Significantly, climate change is not listed as one of these matters. The climate trigger proposes adding it.
“These are instrumental bits of law that helps set the expectations for business and helps to also protect investors and proponents, who want to be part of a solution, to do it effectively and efficiently,” said Boele.
You've spoken out twice now about the need for a parliamentary inquiry into the AUKUS deal. If such an inquiry were to take place, what specific parts of the deal do you think really deserve scrutiny?
“People in defence who have briefed me have questioned whether the goal that we thought we had a few years back —when we committed — is still the same one, [whether] things have shifted and changed.” Boele told me.
“There's a muddiness, I think, between the proposed AUKUS plan and what it's trying to achieve, right?

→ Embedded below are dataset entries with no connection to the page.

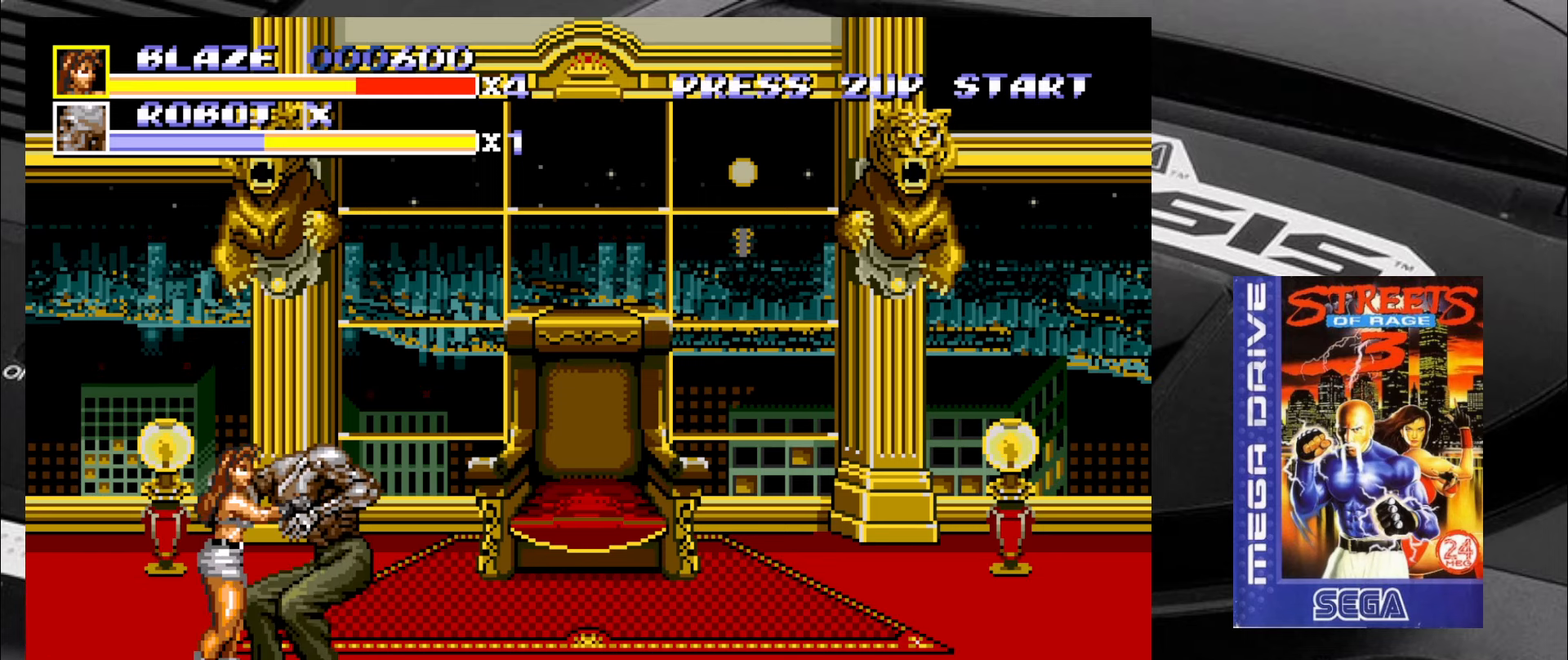
{"buttons": ["CIRCLE"], "left_stick": "right", "events": [[100, "CIRCLE", "down"], [183, "CIRCLE", "up"], [200, "CIRCLE", "down"], [200, "left_stick", "right"], [266, "CIRCLE", "up"], [283, "CIRCLE", "down"], [383, "CIRCLE", "up"], [433, "CIRCLE", "down"]]}
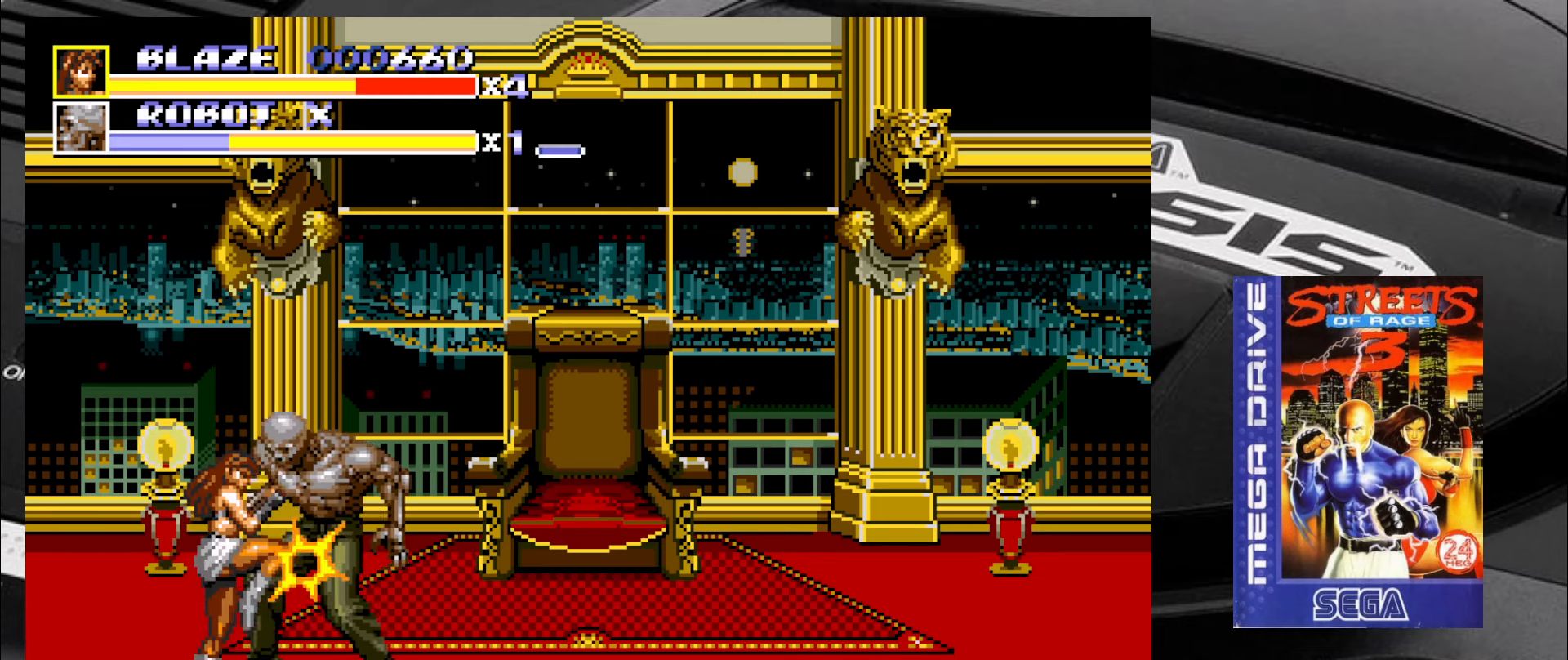
{"buttons": ["R2"], "left_stick": "right", "events": [[16, "CIRCLE", "up"], [50, "CIRCLE", "down"], [133, "CIRCLE", "up"], [183, "CIRCLE", "down"], [266, "CIRCLE", "up"], [383, "R2", "down"], [400, "R2", "up"], [450, "R2", "down"]]}
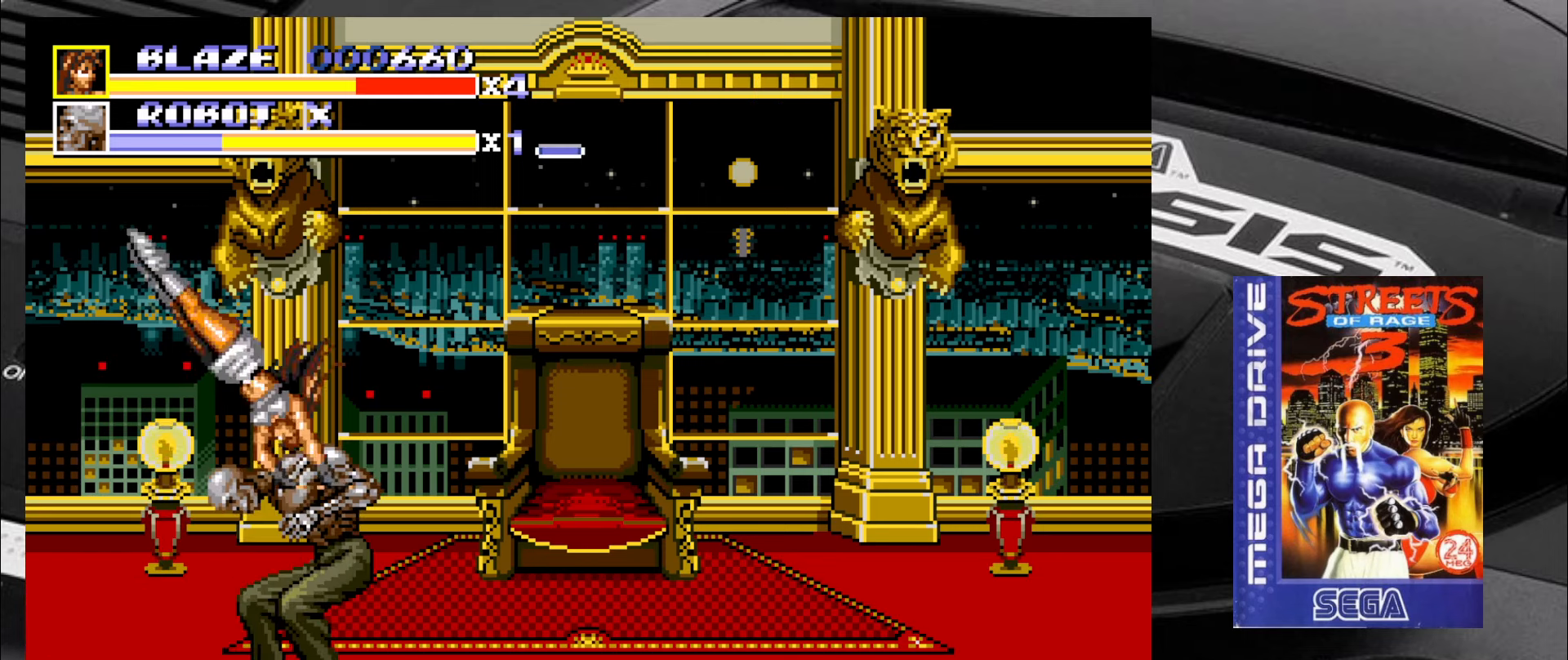
{"buttons": ["CIRCLE"], "left_stick": "right", "events": [[50, "R2", "up"], [116, "CIRCLE", "down"], [216, "CIRCLE", "up"], [250, "CIRCLE", "down"], [416, "CIRCLE", "up"], [466, "CIRCLE", "down"]]}
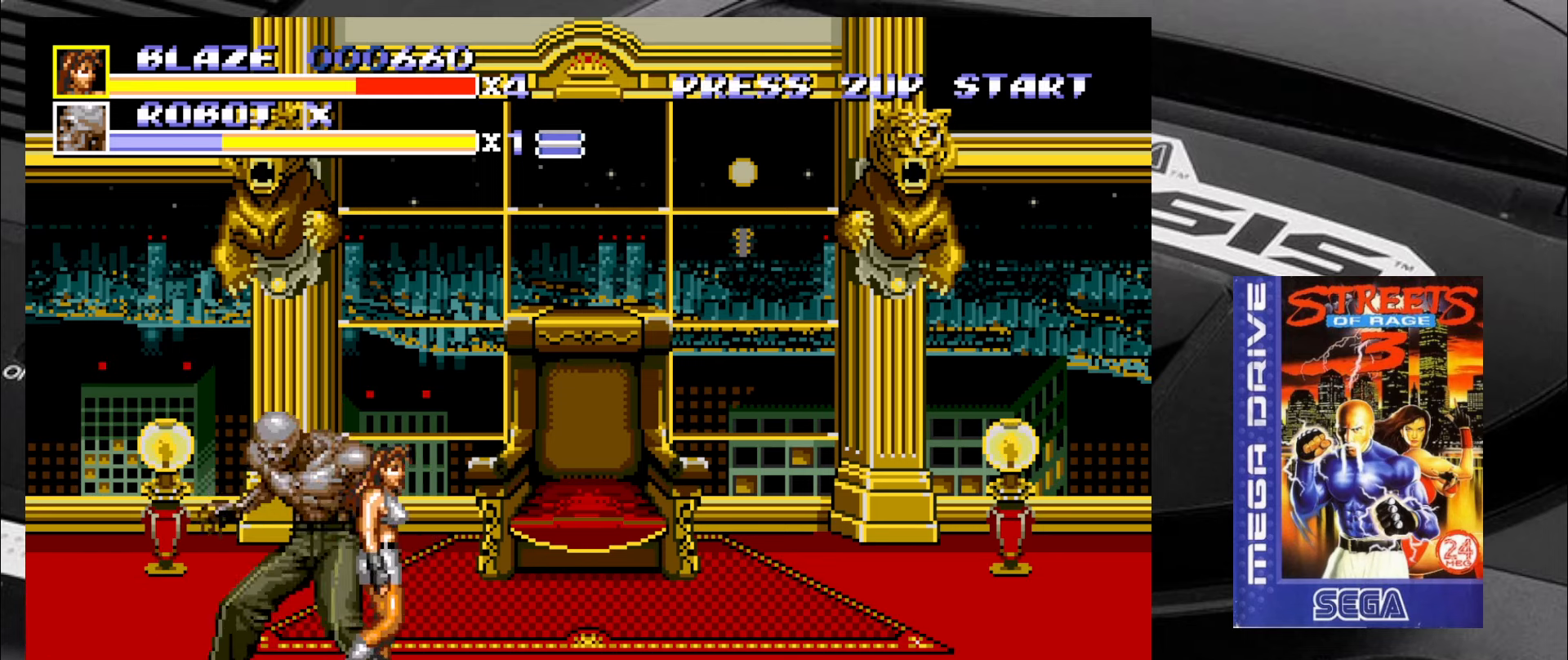
{"buttons": ["CIRCLE"], "left_stick": "left", "events": [[50, "CIRCLE", "up"], [83, "CIRCLE", "down"], [133, "CIRCLE", "up"], [166, "CIRCLE", "down"], [250, "CIRCLE", "up"], [283, "CIRCLE", "down"], [316, "CIRCLE", "up"], [366, "CIRCLE", "down"], [450, "CIRCLE", "up"], [450, "left_stick", "left"], [483, "CIRCLE", "down"]]}
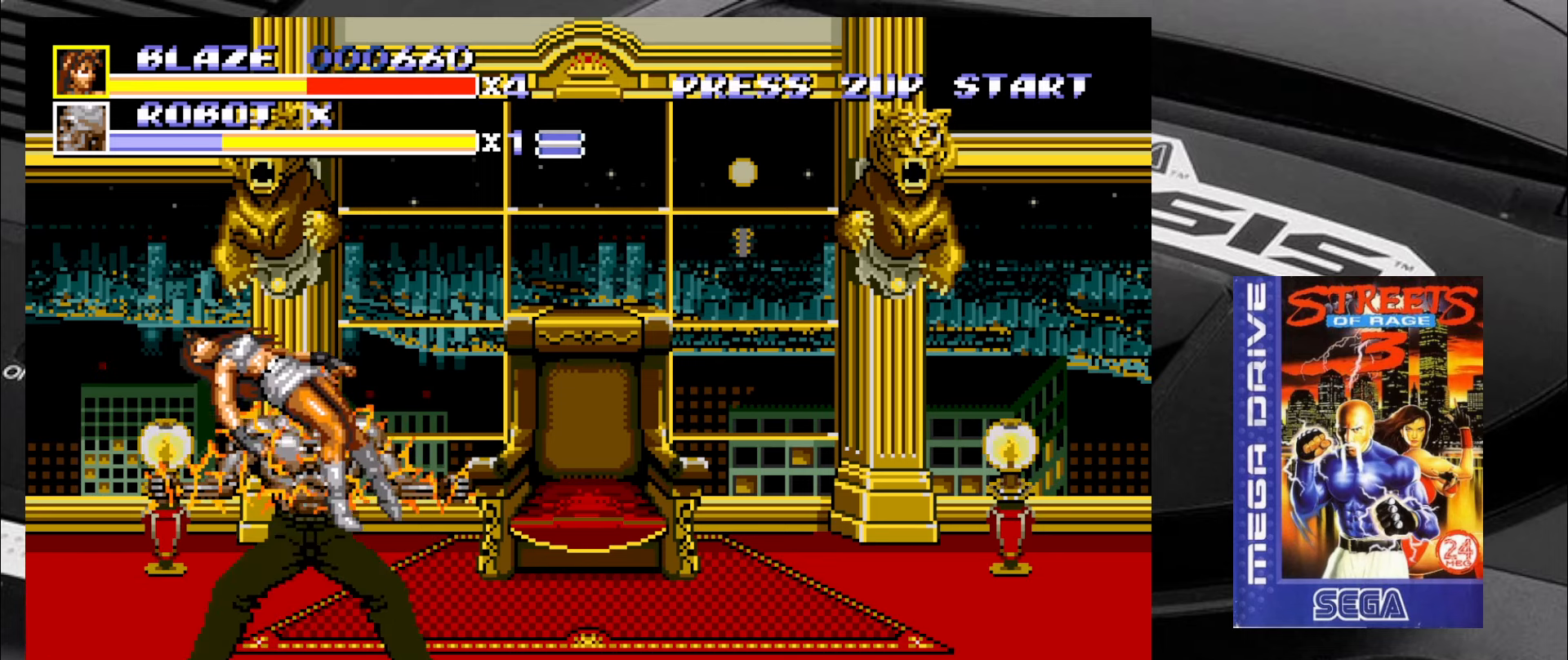
{"buttons": [], "left_stick": "center", "events": [[66, "CIRCLE", "up"], [200, "left_stick", "center"]]}
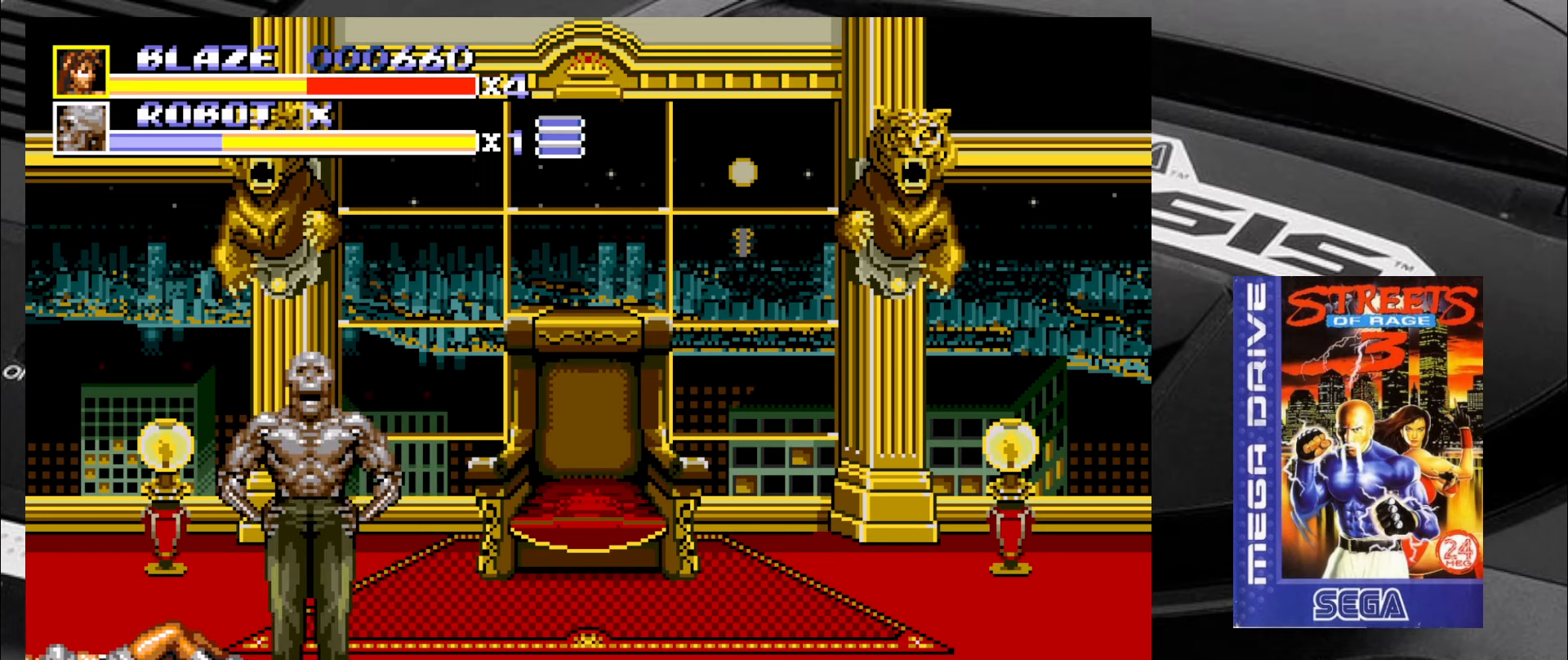
{"buttons": [], "left_stick": "center", "events": []}
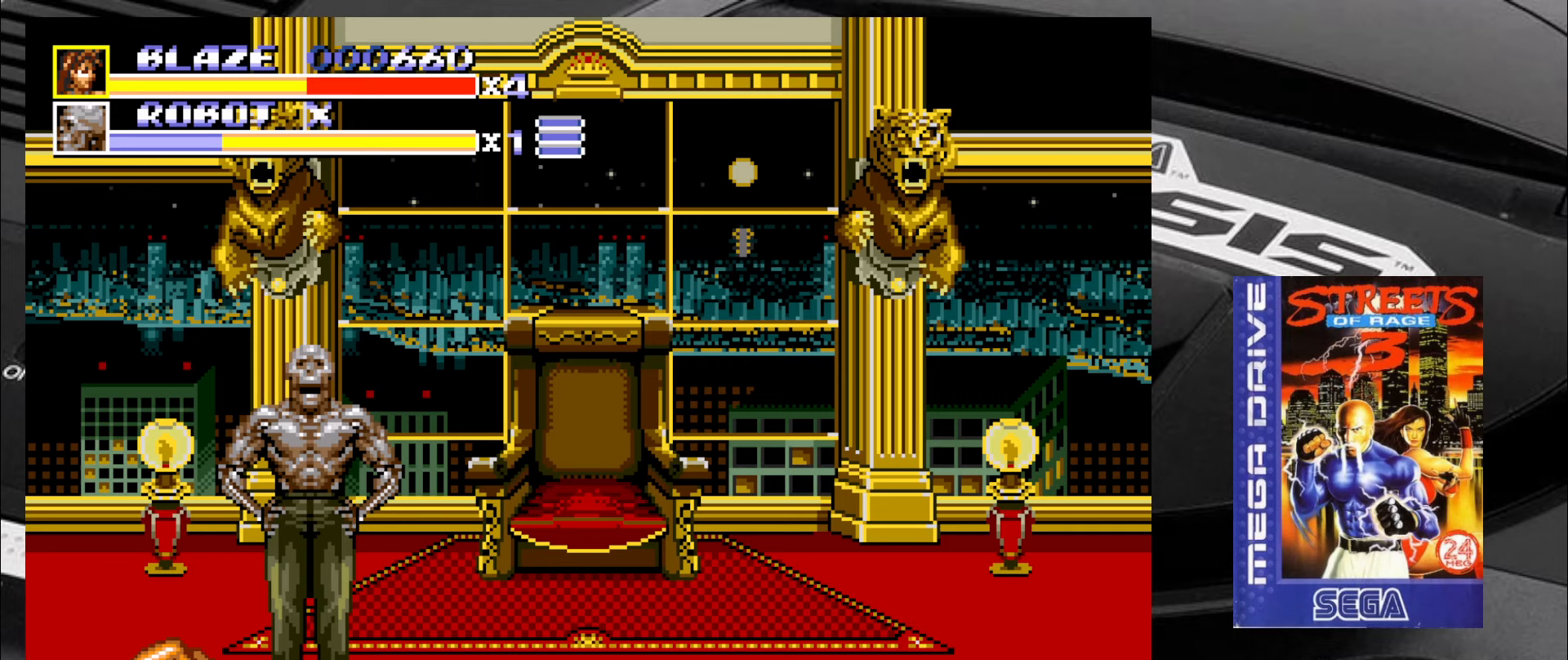
{"buttons": [], "left_stick": "center", "events": []}
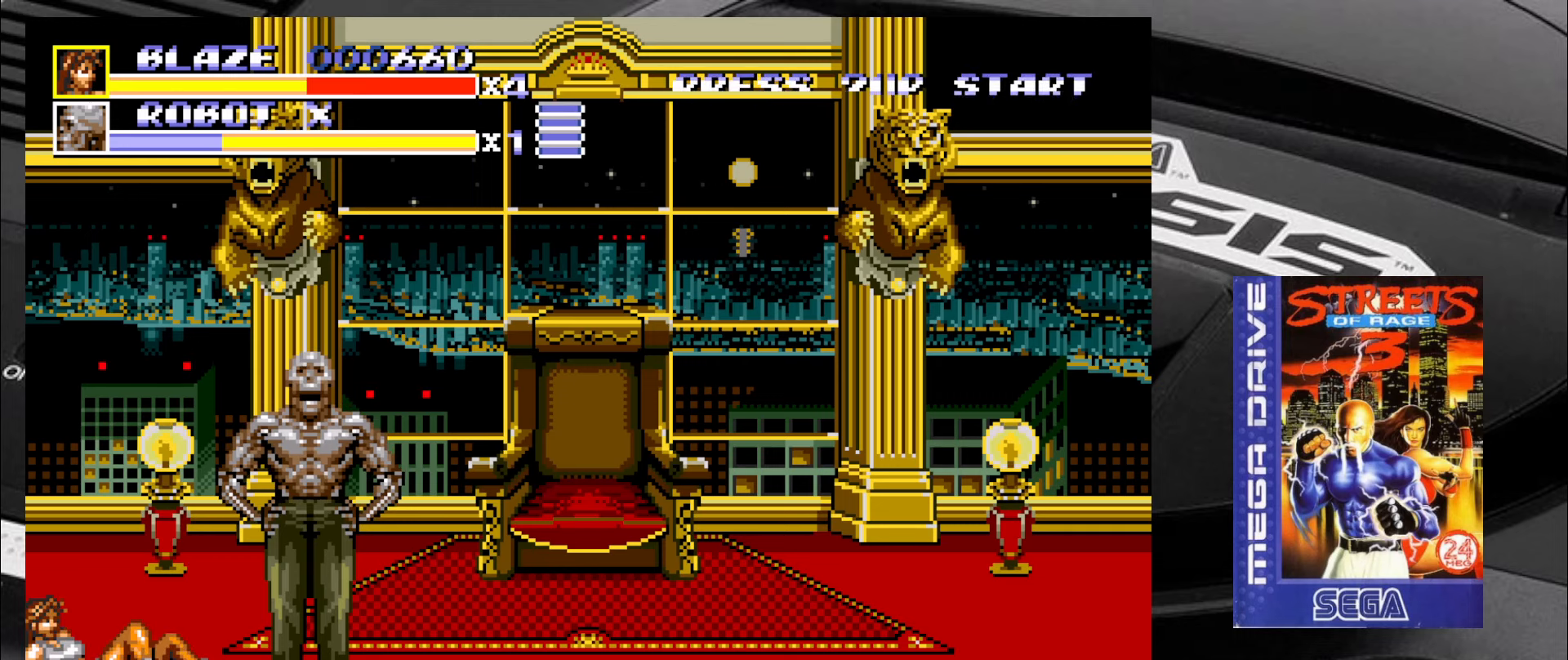
{"buttons": [], "left_stick": "down-right", "events": [[350, "left_stick", "left"], [450, "left_stick", "down-right"]]}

“If it's deterrence, putting all our eggs into this basket doesn't seem — from what I've been briefed — a really good strategy.”
“That small investment in an inquiry is definitely prudent at this stage.”
As you prepare for your first sitting of parliament, what other issues are on your mind?
“I see a massive opportunity for retooling our economy.”
“I'm not talking about 100% renewables. I'm talking about 600-700% renewables, because I want us to be an industrial base for renewable energy so we can actually help decarbonise the region through exporting goods and services that have clean energy embodied into it before export.”
“The Future Made In Australia Act … that the Labor Party put through in the 47th parliament: good economic policy, but I want to make sure it gets implemented.”
What is your favourite bus route in Bradfield?
After admitting she was, in fact, very much a train and metro person, Boele told the Lorikeet that the 194 bus, travelling from St Ives to Wynyard, was her favourite route.